New material for creating artificial blood vessels
TU Wien and MedUni Vienna have developed artificial blood vessels, which are broken down by the body and replaced with its own tissue.
Foto: Helga Bergmeister, MedUni Wien
A thin polymer thread spun into tubes
To produce the vascular prostheses, polymer solutions were spun in an electrical field to form very fine threads and wound onto a spool. "The wall of these artificial blood vessels is very similar to that of natural ones," says Heinz Schima of the Medical University of Vienna. The polymer fabric is slightly porous and so, initially, allows a small amount of blood to permeate through and this enriches the wall with growth factors. This encourages the migration of endogenous cells. The interaction between material and blood was studied by Martina Marchetti-Deschmann at TU Wien using spatially resolved mass spectrometry.
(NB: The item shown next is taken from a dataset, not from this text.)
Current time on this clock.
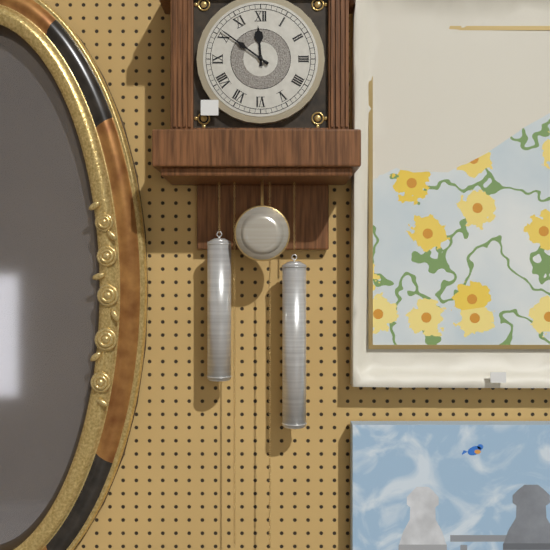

The new method has already proved very successful in experiments with rats. "The rats' blood vessels were examined six months after insertion of the vascular prostheses," says Helga Bergmeister of MedUni Vienna. “We did not find any aneurysms, thromboses or inflammation. Endogenous cells had colonized the vascular prostheses and turned the artificial constructs into natural body tissue." In fact, natural body tissue re-grew much faster than expected so that the degradation period of the plastic tubes can be even shorter. Further adaptations are currently being made to the material.